# [DOCUMENT PASSAGE]
________________________

China October retail sales beat forecasts while real estate slump worsens

China October retail sales beat forecasts while real estate slump worsens

Business

Pictured here is a Shanghai development under construction on Nov. 4, 2024.

Cfoto | Future Publishing | Getty Images

BEIJING — China on Friday reported strong growth in retail sales and a decline in real estate investment in October, signaling that the country’s recent stimulus push has already worked to bolster certain sectors of its flagging economy.

Retail sales grew by 4.8% year-on-year, the National Bureau of Statistics said Friday. That was above the 3.8% forecasted in a Reuters poll, and a pickup from 3.2% growth in September.

Industrial production rose by 5.3% from a year ago, missing expectations of 5.6% growth. While fixed asset investment, reported on a year-to-date basis, rose by 3.4% from a year ago, slower than the 3.5% forecast.

Investment in real estate for the January to October period fell by 10.3% from a year ago, steeper than the 10.1% drop seen in the January to September period, as the country’s property slump worsens.

It was the sharpest decline since a 10.9% dive was reported for the year-to-date period ending August 2021, according to official data accessed via Wind Information.

National Bureau of Statistics Spokesperson Fu Linghui, at a press conference on Friday, reiterated China’s pledge in late September to halt the real estate decline, and described the sector as seeing “active improvement,” according to a CNBC translation of the Chinese.

Looking ahead, real estate investment will likely stabilize and recover slightly in the next 12 to 18 months, said Bruce Pang, chief economist and head of research for Greater China at JLL.

He noted that sales of new properties narrowed their decline on a year-to-date basis in October versus September. The value of new properties sold fell by 20.9% in the first ten months of the year, better than the 22.7% drop as of September.

Meanwhile, infrastructure and manufacturing investments picked up slightly in the year-to-date period as of October, versus that of September.

________________________

# [GIVEN ENTRIES]
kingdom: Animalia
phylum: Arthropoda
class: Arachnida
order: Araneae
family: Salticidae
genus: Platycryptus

________________________

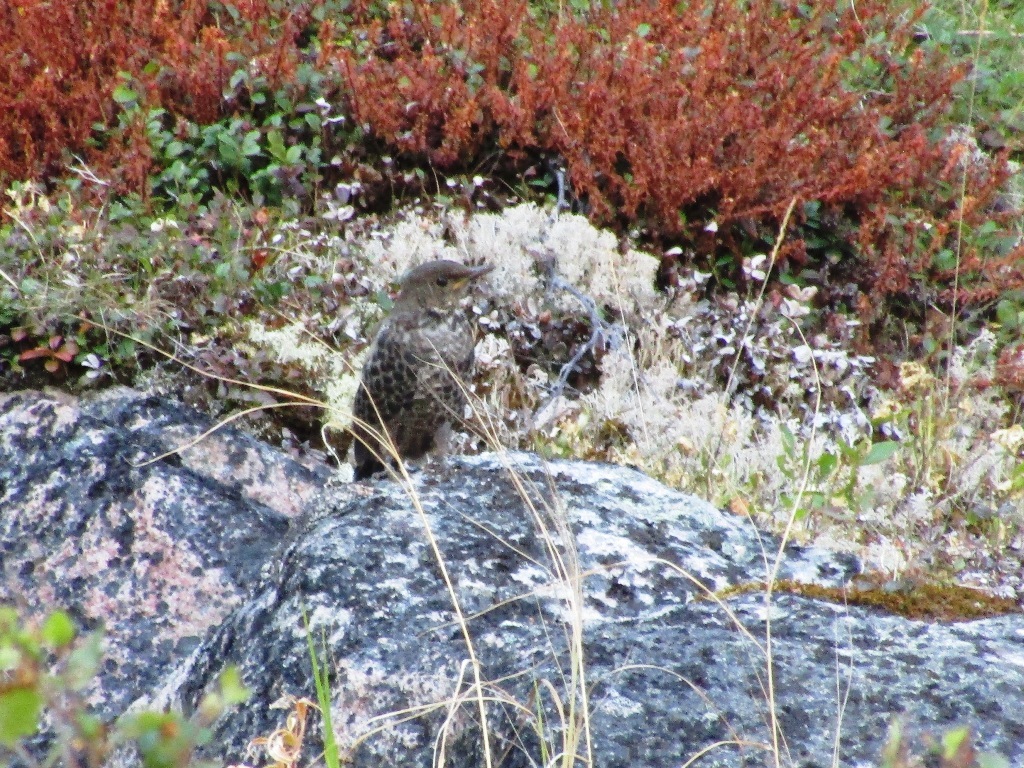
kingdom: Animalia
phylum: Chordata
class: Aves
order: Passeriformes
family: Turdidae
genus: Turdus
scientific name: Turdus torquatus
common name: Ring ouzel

________________________

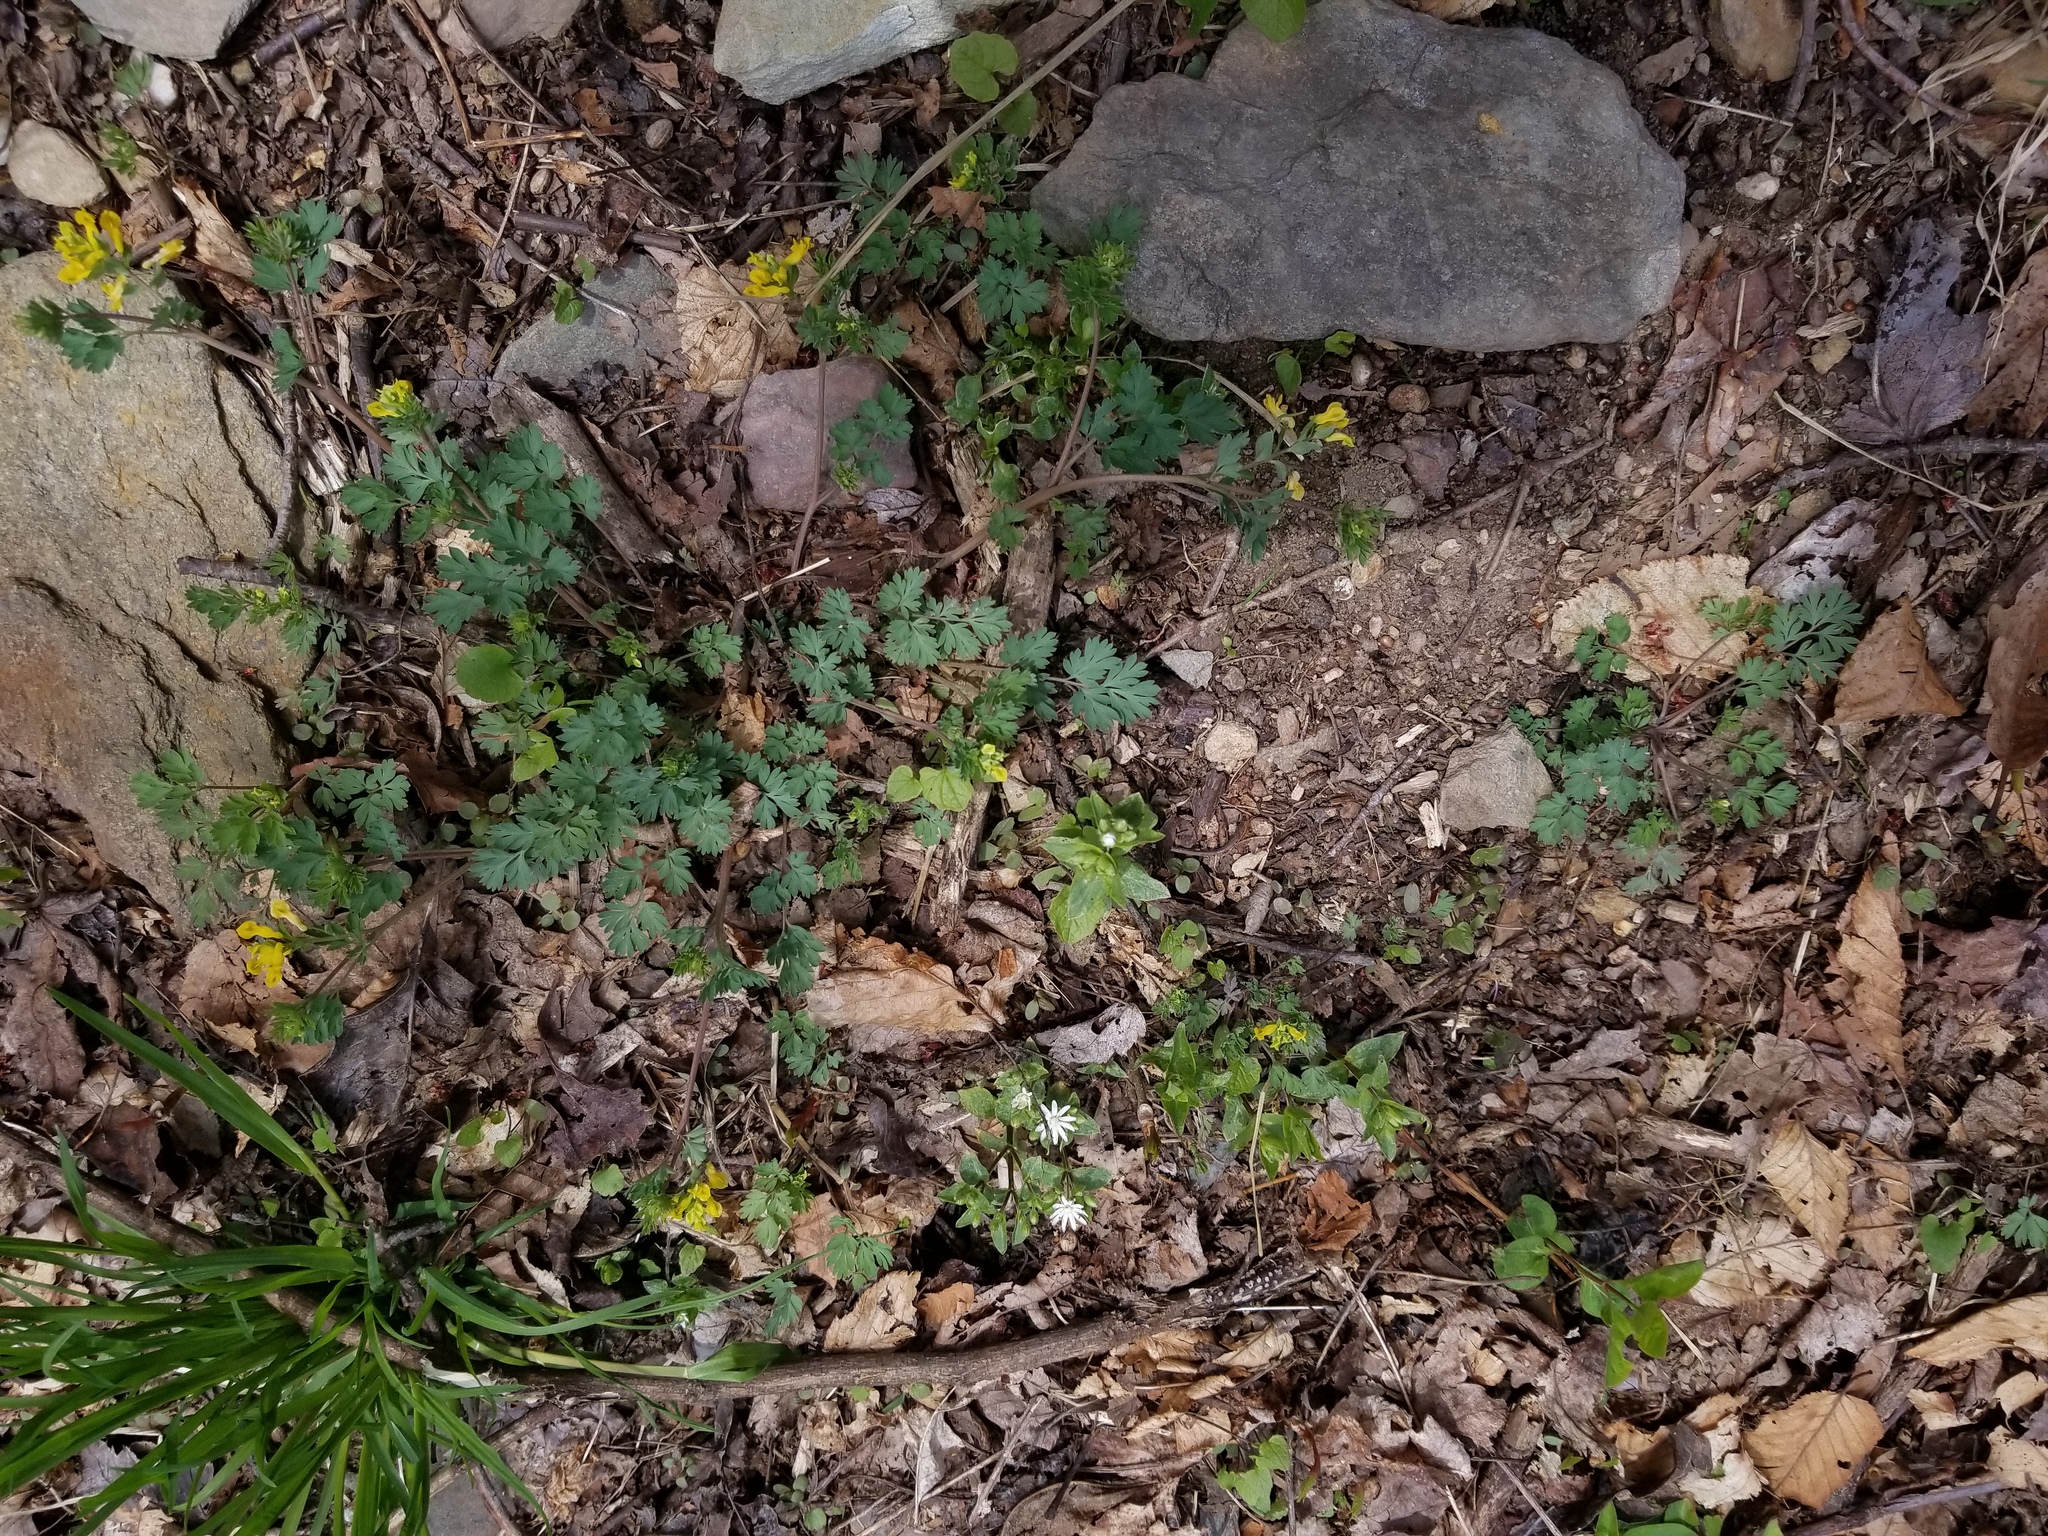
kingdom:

________________________

# [SHORT PROBLEM]
Answer these questions using the article on China's October economic data:
1. By what percentage did retail sales grow year-on-year in October?
2. What growth rate had been expected for industrial production?
3. By how much did the value of new properties sold fall in the first ten months of the year?

# [TASK RESPONSE]
1. 4.8%
2. 5.6%
3. 20.9%